**DIRECTIONS:**
1: Name every person mentioned in the 2023 Brisbane Lions season summary.
2: From the 2023 Brisbane Lions season summary, extract the passage between "- Home ground: The" and "Coast (Round 10)", inclusive.

**EXTRACT TO READ:**
+---+

Brisbane Lions
- Coach: Chris Fagan (7th season)
- Captains: Harris Andrews & Lachie Neale (1st season)
- Home ground: The Gabba
- Practice Match: Won by 46
- Home & Away: 2nd (17-6-0)
- Finals: Runners-up
- Leading goalkicker: Joe Daniher (61 Goals)
- Highest home attendance: 33,565 vs. Collingwood (Round 4)
- Lowest home attendance: 23,286 vs. Gold Coast (Round 10)
- Average home attendance: 29,285
- Club membership: 54,676

= 2023 Brisbane Lions season =

Brisbane Lions AFL season

The 2023 Brisbane Lions season was the club's 27th season of senior competition in the Australian Football League (AFL). The Lions were captained by Harris Andrews and Lachie Neale. This was the first year of their co-captaincy. Chris Fagan completed his seventh season as the senior coach of the Brisbane Lions.

+---+

**DATA EXTRACTS:**
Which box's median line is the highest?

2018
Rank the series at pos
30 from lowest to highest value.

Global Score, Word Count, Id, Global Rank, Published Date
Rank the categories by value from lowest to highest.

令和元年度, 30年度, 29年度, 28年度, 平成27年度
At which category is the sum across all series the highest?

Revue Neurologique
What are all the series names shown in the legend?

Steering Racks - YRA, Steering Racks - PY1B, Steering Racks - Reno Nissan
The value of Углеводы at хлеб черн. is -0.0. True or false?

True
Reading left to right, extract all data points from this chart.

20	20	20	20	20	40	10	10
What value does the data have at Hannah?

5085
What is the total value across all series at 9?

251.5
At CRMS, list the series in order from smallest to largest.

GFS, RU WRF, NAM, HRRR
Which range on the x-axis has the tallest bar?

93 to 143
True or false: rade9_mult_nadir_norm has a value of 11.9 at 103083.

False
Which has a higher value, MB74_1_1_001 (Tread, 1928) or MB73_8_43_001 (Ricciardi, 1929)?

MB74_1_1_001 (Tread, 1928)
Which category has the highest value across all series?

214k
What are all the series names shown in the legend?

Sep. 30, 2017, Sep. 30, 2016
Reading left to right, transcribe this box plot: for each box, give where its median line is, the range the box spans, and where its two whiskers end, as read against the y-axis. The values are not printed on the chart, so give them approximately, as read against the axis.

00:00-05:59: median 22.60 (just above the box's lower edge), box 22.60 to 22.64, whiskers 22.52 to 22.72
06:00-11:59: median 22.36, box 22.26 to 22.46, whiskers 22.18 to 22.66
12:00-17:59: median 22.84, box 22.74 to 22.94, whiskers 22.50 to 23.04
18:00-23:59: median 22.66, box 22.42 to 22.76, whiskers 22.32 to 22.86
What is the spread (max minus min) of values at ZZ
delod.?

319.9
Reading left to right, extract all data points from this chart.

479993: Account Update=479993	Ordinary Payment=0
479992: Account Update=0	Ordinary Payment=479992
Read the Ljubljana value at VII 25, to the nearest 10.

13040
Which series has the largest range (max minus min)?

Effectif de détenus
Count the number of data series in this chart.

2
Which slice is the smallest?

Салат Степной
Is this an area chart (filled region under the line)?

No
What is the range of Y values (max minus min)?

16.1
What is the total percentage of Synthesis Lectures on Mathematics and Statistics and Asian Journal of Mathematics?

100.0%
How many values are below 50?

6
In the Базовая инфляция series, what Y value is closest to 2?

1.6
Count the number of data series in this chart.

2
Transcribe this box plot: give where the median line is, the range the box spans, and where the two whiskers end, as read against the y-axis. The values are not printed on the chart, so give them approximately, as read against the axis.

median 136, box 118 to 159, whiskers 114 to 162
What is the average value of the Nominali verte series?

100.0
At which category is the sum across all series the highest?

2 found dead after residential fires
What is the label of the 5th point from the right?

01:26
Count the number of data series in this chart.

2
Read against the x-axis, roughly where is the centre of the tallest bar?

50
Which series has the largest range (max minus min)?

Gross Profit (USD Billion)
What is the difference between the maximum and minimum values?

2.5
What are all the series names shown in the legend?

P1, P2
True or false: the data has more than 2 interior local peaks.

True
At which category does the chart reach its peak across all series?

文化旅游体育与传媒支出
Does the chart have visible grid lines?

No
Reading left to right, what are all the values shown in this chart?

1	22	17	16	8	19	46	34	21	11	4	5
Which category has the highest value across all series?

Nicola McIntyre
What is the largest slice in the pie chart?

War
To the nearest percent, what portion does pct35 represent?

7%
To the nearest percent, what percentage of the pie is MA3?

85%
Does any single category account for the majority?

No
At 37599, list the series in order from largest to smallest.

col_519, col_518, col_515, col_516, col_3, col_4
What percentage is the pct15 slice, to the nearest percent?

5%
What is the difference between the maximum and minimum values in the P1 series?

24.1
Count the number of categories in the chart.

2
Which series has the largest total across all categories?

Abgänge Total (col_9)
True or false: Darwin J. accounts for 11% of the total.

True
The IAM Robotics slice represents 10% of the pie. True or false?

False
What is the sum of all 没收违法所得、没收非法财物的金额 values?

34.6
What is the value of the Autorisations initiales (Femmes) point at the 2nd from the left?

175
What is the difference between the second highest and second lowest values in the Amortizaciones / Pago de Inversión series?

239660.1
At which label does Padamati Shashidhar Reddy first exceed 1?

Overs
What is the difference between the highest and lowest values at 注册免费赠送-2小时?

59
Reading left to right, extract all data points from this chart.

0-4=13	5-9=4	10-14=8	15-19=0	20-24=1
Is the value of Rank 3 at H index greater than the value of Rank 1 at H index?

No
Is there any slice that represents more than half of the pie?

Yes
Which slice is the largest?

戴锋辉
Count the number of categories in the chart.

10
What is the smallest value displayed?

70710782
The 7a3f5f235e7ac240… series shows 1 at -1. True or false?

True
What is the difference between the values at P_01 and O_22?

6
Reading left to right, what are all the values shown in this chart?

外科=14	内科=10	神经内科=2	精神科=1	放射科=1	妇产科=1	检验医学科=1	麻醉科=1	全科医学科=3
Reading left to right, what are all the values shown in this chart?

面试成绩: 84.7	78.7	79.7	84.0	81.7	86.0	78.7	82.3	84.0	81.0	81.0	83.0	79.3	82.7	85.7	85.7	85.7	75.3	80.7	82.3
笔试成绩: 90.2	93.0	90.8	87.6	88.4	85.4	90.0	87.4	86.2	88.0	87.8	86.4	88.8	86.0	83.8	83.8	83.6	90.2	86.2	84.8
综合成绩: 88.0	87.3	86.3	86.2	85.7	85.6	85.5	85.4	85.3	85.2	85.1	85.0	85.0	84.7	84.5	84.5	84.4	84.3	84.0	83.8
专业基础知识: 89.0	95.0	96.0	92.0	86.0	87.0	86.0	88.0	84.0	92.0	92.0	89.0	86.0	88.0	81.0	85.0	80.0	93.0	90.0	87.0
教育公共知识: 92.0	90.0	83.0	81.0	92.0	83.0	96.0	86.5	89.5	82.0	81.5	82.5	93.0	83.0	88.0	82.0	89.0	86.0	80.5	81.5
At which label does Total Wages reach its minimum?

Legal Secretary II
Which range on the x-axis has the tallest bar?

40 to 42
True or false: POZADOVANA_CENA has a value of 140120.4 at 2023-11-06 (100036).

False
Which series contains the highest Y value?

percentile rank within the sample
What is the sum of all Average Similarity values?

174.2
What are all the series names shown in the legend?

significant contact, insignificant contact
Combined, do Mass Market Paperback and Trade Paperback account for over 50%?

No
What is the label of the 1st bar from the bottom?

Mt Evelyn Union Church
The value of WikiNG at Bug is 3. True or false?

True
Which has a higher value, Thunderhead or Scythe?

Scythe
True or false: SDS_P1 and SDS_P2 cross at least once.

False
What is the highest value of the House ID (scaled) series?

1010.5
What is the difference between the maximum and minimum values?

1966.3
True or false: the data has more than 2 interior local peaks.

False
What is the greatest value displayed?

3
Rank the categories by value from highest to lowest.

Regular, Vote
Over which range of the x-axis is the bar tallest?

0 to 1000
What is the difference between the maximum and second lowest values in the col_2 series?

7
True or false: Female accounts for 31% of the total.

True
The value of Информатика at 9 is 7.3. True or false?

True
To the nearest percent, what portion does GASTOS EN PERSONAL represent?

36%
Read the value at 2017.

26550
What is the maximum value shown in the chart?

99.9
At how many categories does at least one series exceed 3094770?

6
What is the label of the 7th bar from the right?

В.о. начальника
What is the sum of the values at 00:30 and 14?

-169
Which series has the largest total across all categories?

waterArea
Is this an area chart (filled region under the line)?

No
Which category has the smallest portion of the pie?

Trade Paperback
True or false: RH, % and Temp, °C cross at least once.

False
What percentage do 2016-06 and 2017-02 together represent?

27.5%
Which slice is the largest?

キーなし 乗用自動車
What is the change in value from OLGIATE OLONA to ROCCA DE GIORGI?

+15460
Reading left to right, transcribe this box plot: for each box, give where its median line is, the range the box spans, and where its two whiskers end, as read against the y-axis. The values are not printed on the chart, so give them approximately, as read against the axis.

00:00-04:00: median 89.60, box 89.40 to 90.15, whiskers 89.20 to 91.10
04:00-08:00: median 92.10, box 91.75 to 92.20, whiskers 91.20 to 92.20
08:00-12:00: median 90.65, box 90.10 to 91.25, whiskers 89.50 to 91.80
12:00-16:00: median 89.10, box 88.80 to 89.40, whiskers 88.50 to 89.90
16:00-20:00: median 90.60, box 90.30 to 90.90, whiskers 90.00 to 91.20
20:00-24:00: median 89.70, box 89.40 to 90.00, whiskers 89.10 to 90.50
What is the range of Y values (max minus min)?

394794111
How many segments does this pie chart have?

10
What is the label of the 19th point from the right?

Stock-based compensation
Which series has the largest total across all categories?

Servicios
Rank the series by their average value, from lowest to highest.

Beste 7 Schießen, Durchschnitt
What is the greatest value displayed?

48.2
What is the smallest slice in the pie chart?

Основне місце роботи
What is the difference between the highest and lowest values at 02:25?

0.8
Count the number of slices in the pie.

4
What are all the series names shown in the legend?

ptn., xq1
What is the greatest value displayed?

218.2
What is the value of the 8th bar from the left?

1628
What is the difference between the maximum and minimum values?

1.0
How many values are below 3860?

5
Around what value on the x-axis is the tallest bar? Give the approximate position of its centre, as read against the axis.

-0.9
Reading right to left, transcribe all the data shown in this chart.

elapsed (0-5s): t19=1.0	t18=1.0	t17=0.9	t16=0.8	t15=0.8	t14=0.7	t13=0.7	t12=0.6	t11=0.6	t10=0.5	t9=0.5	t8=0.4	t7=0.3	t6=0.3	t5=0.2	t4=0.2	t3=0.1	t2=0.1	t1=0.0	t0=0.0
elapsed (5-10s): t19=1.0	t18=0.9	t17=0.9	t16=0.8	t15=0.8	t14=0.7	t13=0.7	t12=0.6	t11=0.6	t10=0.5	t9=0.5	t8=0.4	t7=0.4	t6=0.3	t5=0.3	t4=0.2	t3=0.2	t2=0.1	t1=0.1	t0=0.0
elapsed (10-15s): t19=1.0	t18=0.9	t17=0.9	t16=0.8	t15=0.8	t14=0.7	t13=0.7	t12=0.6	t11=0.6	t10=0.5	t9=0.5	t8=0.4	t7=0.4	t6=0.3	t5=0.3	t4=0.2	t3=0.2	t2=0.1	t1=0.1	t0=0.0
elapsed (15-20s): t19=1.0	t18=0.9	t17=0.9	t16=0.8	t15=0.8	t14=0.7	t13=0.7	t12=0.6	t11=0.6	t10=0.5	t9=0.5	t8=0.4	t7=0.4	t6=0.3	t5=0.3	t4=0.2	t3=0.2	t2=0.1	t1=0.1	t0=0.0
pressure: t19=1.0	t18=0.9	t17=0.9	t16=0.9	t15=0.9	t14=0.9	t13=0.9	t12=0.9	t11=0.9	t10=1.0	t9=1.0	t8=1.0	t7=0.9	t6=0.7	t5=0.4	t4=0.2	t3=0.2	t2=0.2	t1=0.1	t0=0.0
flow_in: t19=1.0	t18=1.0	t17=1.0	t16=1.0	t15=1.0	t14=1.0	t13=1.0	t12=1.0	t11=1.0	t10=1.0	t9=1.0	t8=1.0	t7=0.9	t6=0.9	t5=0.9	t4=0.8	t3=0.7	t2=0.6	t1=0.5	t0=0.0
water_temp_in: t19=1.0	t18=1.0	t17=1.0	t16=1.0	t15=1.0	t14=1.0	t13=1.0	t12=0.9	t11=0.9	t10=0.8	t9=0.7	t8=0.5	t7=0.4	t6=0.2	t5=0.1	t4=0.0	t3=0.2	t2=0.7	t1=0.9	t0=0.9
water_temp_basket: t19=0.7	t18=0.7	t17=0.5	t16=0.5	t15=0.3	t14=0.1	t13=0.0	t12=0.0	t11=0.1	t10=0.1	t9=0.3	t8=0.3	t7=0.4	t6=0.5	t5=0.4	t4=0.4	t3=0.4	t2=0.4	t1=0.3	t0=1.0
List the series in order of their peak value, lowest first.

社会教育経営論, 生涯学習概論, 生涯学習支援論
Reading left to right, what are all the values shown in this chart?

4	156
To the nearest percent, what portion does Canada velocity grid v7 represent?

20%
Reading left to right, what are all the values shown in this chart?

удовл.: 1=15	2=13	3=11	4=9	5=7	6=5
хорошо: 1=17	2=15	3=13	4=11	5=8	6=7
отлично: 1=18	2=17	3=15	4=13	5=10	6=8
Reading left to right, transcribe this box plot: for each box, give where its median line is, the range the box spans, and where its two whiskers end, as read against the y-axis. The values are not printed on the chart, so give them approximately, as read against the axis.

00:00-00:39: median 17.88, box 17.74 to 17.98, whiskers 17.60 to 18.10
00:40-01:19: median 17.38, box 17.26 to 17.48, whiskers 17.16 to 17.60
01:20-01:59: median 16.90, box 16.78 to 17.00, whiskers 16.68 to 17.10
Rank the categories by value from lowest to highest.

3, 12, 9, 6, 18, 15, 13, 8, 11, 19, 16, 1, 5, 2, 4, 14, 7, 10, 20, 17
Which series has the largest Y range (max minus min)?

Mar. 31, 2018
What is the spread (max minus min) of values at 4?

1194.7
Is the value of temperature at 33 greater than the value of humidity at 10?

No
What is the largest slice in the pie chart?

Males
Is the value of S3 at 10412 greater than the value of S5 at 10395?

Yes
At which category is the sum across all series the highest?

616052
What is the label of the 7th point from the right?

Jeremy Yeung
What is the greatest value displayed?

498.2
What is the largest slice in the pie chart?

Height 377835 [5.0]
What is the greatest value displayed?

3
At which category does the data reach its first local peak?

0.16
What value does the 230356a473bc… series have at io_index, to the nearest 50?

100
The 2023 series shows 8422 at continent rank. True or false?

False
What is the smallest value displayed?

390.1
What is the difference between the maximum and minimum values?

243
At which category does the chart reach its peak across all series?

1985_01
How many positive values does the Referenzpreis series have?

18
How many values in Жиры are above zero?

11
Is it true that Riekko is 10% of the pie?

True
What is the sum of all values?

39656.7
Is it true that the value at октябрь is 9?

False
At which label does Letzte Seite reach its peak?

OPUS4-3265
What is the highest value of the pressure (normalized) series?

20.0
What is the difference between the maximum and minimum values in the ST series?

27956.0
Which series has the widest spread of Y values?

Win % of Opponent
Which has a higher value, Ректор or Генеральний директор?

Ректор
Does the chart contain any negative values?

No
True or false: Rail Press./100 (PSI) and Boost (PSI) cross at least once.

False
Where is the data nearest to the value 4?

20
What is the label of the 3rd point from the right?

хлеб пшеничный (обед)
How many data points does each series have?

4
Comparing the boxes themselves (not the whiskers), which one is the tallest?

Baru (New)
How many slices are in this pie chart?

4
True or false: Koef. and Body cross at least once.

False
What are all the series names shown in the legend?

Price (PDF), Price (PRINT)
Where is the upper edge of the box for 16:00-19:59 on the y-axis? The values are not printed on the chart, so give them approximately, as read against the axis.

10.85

+---+

**ANSWER LIST:**
1: Chris Fagan, Harris Andrews, Lachie Neale, Joe Daniher

2:
- Home ground: The Gabba
- Practice Match: Won by 46
- Home & Away: 2nd (17-6-0)
- Finals: Runners-up
- Leading goalkicker: Joe Daniher (61 Goals)
- Highest home attendance: 33,565 vs. Collingwood (Round 4)
- Lowest home attendance: 23,286 vs. Gold Coast (Round 10)